A Censura e a Nação


Descobri há dias uma crónica de Octávio Cunha, que eu creio ter sido publicada no "Público". Este texto vem a propósito das pressões políticas que são exercidas sobre os jornalistas, cada vez mais às claras, principalmente agora, em tempo de eleições. A crónica foi escrita a propósito das pressões exercidas sobre José Rodrigues dos Santos, jornalista da RTP. Como vamos ver, é "doença" que nos ataca desde há muito tempo. Quem tem poder não gosta de o exercer só pela metade, quere-o na totalidade. Cabe-nos a nós impedi-lo e não é nada fácil, como alguns já verificaram.

"A Censura e a Nação

Não conheço pessoalmente José Rodrigues dos Santos. Tenho a certeza que é um bom profissional e uma pessoa inteligente. Alguns, perturbados com a sua maneira de ser, melhor dizendo, de transmitir a verdade, estarão inquietos. No fundo parece-me (só me parece) que o jornalista Rodrigues dos Santos esteve a ser vítima de uma tentativa de «domesticação», no sentido de respeitar «os mais altos valores da nação»! Gostava de estar enganado mas vejamos a nossa tradição. Em 1539, cinquenta anos após a impressão do primeiro livro que se saiba ter sido publicado em Portugal, o "Tratado de Confession", impresso em Chaves a 8 de Agosto de 1489, aparece o primeiro livro censurado, "O Ensino Cristão".

A 2 de Novembro de 1540, o inquiridor-geral, Infante D. Henrique, confia a censura a três dominicanos e a 29 de Novembro de 1540 o inquisidor João de Melo legisla neste sentido: «Que não deviam imprimir cousa alguma sem primeiro mostrarem aos censores nomeados, sob pena de execução e de dez cruzados de multa para despesas da Inquisição.» A partir daí poucos são os momentos em que a censura deixa de existir.

Curiosamente, e tal como no longo regime salazarista, a 13 de Fevereiro de 1821, no primeiro Parlamento português, o deputado Anes de Carvalho justificava a censura com a seguinte argumentação: «A Nação não está preparada, nem pela opinião nem pela instrução, para tamanha largueza de liberdade...»

Em 1933, o artigo 3º da Constituição diz textualmente: «A censura terá somente por fim impedir a perversão da opinião pública na sua função de força social e deverá ser exercida de forma a defendê-la de todos os factores que a desorientam contra a verdade, a justiça, a moral, a boa administração e o bem comum e a evitar que sejam atacados os princípios fundamentais da organização da sociedade.» Em 1944 a Direcção dos Serviços de Censura de Instruções diz o seguinte: «Parece desejável que as Crianças Portuguesas sejam cultivadas não como cidadãos do Mundo, mas como Crianças Portuguesas que mais tarde já não serão Crianças, mas continuarão a ser Portuguesas.»(!)

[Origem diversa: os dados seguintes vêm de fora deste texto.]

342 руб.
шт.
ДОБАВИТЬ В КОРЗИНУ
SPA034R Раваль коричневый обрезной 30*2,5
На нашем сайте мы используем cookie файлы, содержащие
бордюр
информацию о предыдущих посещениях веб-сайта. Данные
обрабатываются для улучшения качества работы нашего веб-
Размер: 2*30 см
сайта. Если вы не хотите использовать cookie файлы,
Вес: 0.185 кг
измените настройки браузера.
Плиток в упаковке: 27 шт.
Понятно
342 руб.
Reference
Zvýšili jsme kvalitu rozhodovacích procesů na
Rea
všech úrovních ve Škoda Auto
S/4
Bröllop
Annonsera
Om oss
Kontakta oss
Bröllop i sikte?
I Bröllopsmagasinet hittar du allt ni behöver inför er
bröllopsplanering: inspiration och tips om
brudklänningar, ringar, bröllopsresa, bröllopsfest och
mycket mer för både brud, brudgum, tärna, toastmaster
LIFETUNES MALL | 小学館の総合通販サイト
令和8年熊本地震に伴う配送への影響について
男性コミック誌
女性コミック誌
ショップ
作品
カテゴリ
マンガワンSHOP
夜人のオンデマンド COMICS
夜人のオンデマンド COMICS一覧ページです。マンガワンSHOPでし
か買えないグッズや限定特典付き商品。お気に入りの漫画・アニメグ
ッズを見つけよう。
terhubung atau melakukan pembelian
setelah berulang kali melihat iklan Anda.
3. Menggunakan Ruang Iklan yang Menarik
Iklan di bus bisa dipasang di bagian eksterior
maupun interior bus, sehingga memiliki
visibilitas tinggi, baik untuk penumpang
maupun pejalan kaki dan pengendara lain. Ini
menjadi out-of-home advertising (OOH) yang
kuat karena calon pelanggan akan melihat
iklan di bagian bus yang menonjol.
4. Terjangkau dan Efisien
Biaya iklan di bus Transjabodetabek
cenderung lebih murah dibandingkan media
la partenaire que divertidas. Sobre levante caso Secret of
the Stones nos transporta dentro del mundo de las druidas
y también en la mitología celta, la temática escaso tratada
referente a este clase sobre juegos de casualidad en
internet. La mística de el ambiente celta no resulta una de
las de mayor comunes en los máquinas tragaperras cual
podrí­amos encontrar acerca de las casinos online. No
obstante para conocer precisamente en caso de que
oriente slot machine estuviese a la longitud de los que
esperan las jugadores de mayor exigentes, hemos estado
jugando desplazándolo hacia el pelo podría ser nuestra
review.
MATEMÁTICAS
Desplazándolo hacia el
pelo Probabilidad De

Mais recentemente, a 29 de Outubro de 1984, o então presidente de gerência da RTP determina no ponto 2 da Ordem de Serviço nº 59: ... «Após esse visionamento deverá o funcionário que a ele tiver procedido elaborar um breve relatório sobre o filme, em que informe, sob a sua responsabilidade, qual o tema de que trata e se contém imagens ou textos susceptíveis de ofenderem os telespectadores, tendo em conta os valores morais por que se rege a maioria dos Portugueses.»

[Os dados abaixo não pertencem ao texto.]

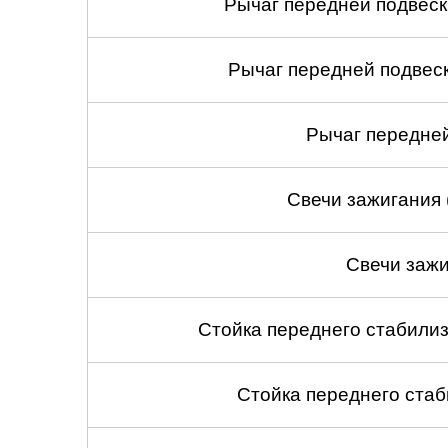
Рычаг передней подвеск
Рычаг передней подвеск
Рычаг передней
Свечи зажигания 
Свечи зажи
Стойка переднего стабилиз
Стойка переднего стаб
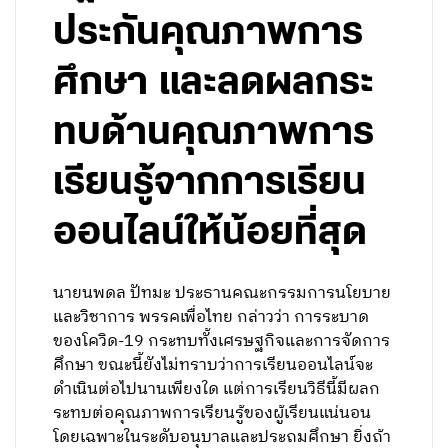
ประกันคุณภาพการ
ศึกษา และลดผลกระ
ทบด้านคุณภาพการ
เรียนรู้จากการเรียน
ออนไลน์ให้น้อยที่สุด
นายนพดล ปัทมะ ประธานคณะกรรมการนโยบาย
และวิชาการ พรรคเพื่อไทย กล่าวว่า การระบาด
ของโควิด-19 กระทบทั้งเศรษฐกิจและการจัดการ
ศึกษา ขณะนี้ยังไม่ทราบว่าการเรียนออนไลน์จะ
ดำเนินต่อไปนานเพียงใด แต่การเรียนวิธีนี้มีผลก
ระทบต่อคุณภาพการเรียนรู้ของผู้เรียนแน่นอน
โดยเฉพาะในระดับอนุบาลและประถมศึกษา ยิ่งถ้า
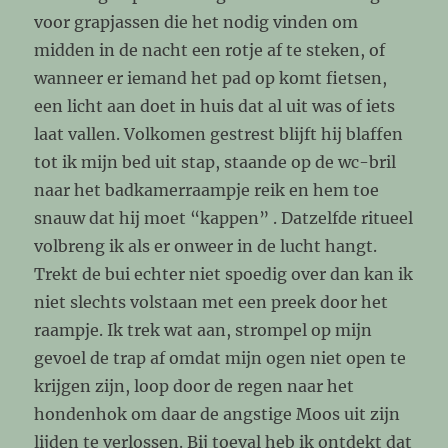
voor grapjassen die het nodig vinden om
midden in de nacht een rotje af te steken, of
wanneer er iemand het pad op komt fietsen,
een licht aan doet in huis dat al uit was of iets
laat vallen. Volkomen gestrest blijft hij blaffen
tot ik mijn bed uit stap, staande op de wc-bril
naar het badkamerraampje reik en hem toe
snauw dat hij moet “kappen” . Datzelfde ritueel
volbreng ik als er onweer in de lucht hangt.
Trekt de bui echter niet spoedig over dan kan ik
niet slechts volstaan met een preek door het
raampje. Ik trek wat aan, strompel op mijn
gevoel de trap af omdat mijn ogen niet open te
krijgen zijn, loop door de regen naar het
hondenhok om daar de angstige Moos uit zijn
lijden te verlossen. Bij toeval heb ik ontdekt dat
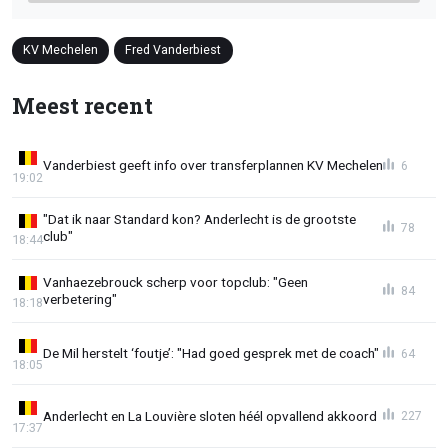
KV Mechelen
Fred Vanderbiest
Meest recent
Vanderbiest geeft info over transferplannen KV Mechelen
6
19:02
"Dat ik naar Standard kon? Anderlecht is de grootste
78
club"
18:44
Vanhaezebrouck scherp voor topclub: "Geen
84
verbetering"
18:18
De Mil herstelt ‘foutje’: "Had goed gesprek met de coach"
64
18:05
Anderlecht en La Louvière sloten héél opvallend akkoord
227
17:37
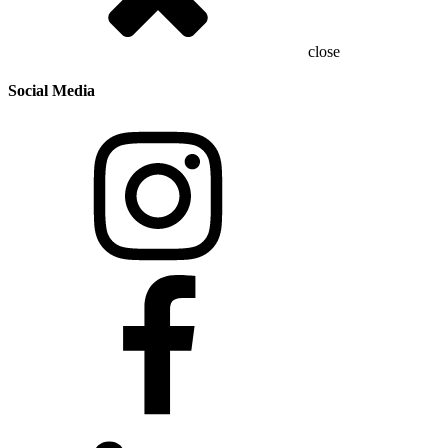
close
Social Media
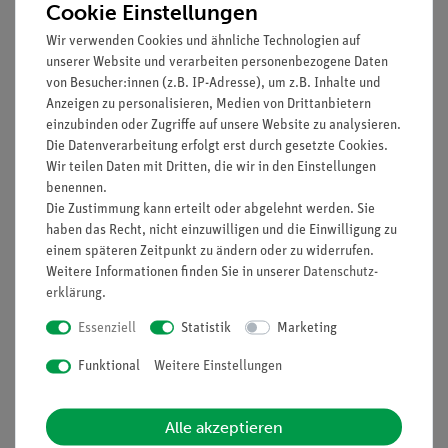
Cookie Einstellungen
Wir verwenden Cookies und ähnliche Technologien auf
unserer Website und verarbeiten personenbezogene Daten
von Besucher:innen (z.B. IP-Adresse), um z.B. Inhalte und
Anzeigen zu personalisieren, Medien von Drittanbietern
einzubinden oder Zugriffe auf unsere Website zu analysieren.
Die Datenverarbeitung erfolgt erst durch gesetzte Cookies.
Artikel-Nr.:
EAK-P-1030
Artikel-Nr.:
EAK-P-1890
Wir teilen Daten mit Dritten, die wir in den Einstellungen
Kontaktfreier AC-
Schaltnetzgerät, mit
benennen.
Spannungsprüfer , 90…
RS-232 C + RS-485,
1000 V AC , 50/60Hz
1...20 V/0...10 A DC
Die Zustimmung kann erteilt oder abgelehnt werden. Sie
haben das Recht, nicht einzuwilligen und die Einwilligung zu
einem späteren Zeitpunkt zu ändern oder zu widerrufen.
13,90 €
399,90 €
Weitere Informationen finden Sie in unserer
Daten­schutz­
erklärung
.
Essenziell
Statistik
Marketing
Funktional
Weitere Einstellungen
Alle akzeptieren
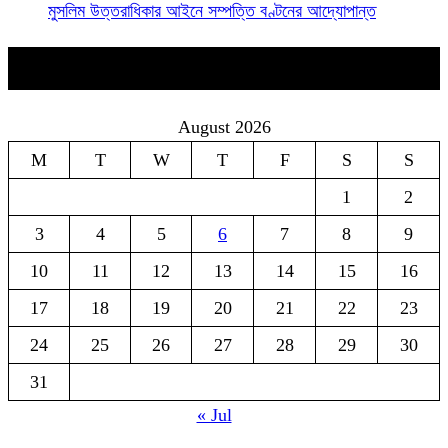
মুসলিম উত্তরাধিকার আইনে সম্পত্তি বণ্টনের আদ্যোপান্ত
Calender
August 2026
M
T
W
T
F
S
S
1
2
3
4
5
6
7
8
9
10
11
12
13
14
15
16
17
18
19
20
21
22
23
24
25
26
27
28
29
30
31
« Jul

Curiosa coisa é o modo como a história se repete. Assim, por ironia do destino, dos que persistem em chamar à estupidez destino, nestes anos de 2007-2008 tudo parece recomeçar: Ou será que nunca parou?

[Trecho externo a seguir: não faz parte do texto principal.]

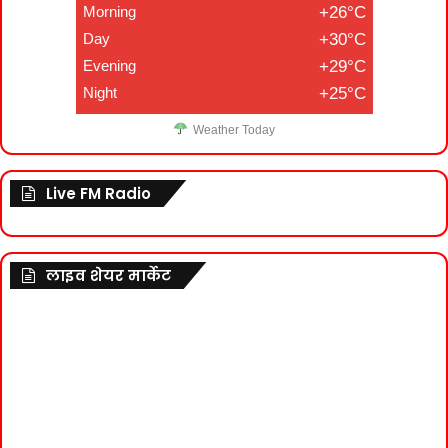
Morning
+26°C
Day
+30°C
Evening
+29°C
Night
+25°C
Weather Today
Live FM Radio
लाइव शेयर मार्केट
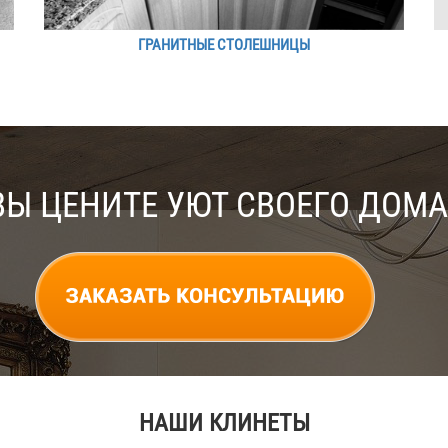
ГРАНИТНЫЕ СТОЛЕШНИЦЫ
ВЫ ЦЕНИТЕ УЮТ СВОЕГО ДОМА
НАШИ КЛИНЕТЫ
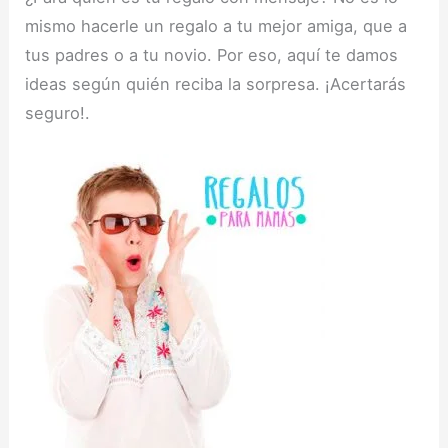
mismo hacerle un regalo a tu mejor amiga, que a
tus padres o a tu novio. Por eso, aquí te damos
ideas según quién reciba la sorpresa. ¡Acertarás
seguro!.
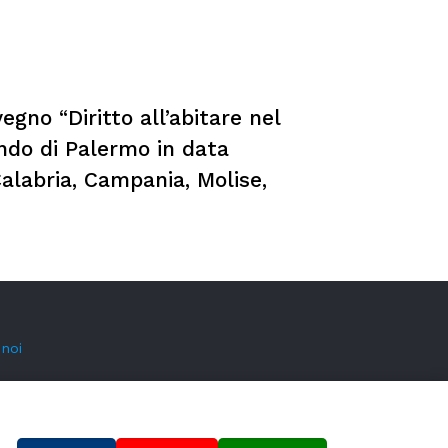
gno “Diritto all’abitare nel
ndo di Palermo in data
Calabria, Campania, Molise,
 noi
i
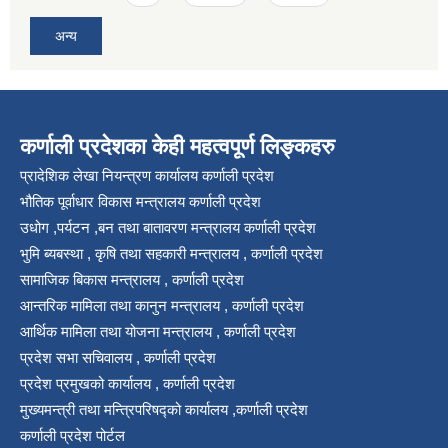
अन्य
कर्णाली प्रदेशका केही महत्वपूर्ण लिङ्कहरु
प्रादेशिक लेखा नियन्त्रण कार्यालय कर्णाली प्रदेश
भौतिक पूर्वाधार विकास मन्त्रालय कर्णाली प्रदेश
उधोग ,पर्यटन ,बन तथा बातावरण मन्त्रालय कर्णाली प्रदेश
भुमि ब्यबस्था , कृषि तथा सहकारी मन्त्रालय , कर्णाली प्रदेश
सामाजिक बिकास मन्त्रालय , कर्णाली प्रदेश
आन्तरिक मामिला तथा कानुन मन्त्रालय , कर्णाली प्रदेश
आर्थिक मामिला तथा योजना मन्त्रालय , कर्णाली प्रदेश
प्रदेश सभा सचिवालय , कर्णाली प्रदेश
प्रदेश प्रमुखको कार्यालय , कर्णाली प्रदेश
मुख्यमन्त्री तथा मन्त्रिपरिषद्को कार्यालय ,कर्णाली प्रदेश
कर्णाली प्रदेश पोर्टल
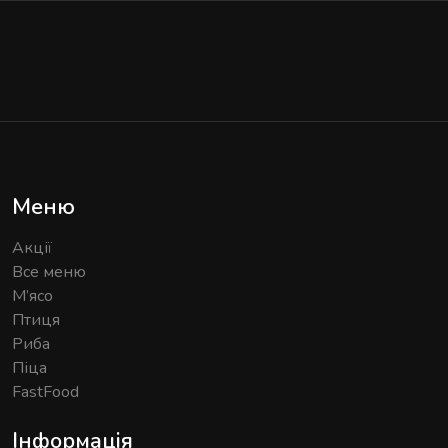
Меню
Акції
Все меню
М’ясо
Птиця
Риба
Піца
FastFood
Інформація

Apetece-me mesmo, dirigindo-me a todos os censores, dedicar-lhes este bocadinho de Gil Vicente:
"Que quem tem vida gaiada
Como vós da vossa sorte
Por vós é cousa provada
Que quem tem vida cagada
Cagada há-de ser a morte"
Octávio Cunha
(os destaques são da minha responsabilidade)

Como se verifica a história repete-se e para tudo há sempre uma maldita justificação para enrolar os incautos. Tudo isto, sempre "A Bem da Nação". Tudo se faz nas nossas "barbas", sem que tiremos as devidas consequências: somos uma manada de "mansos".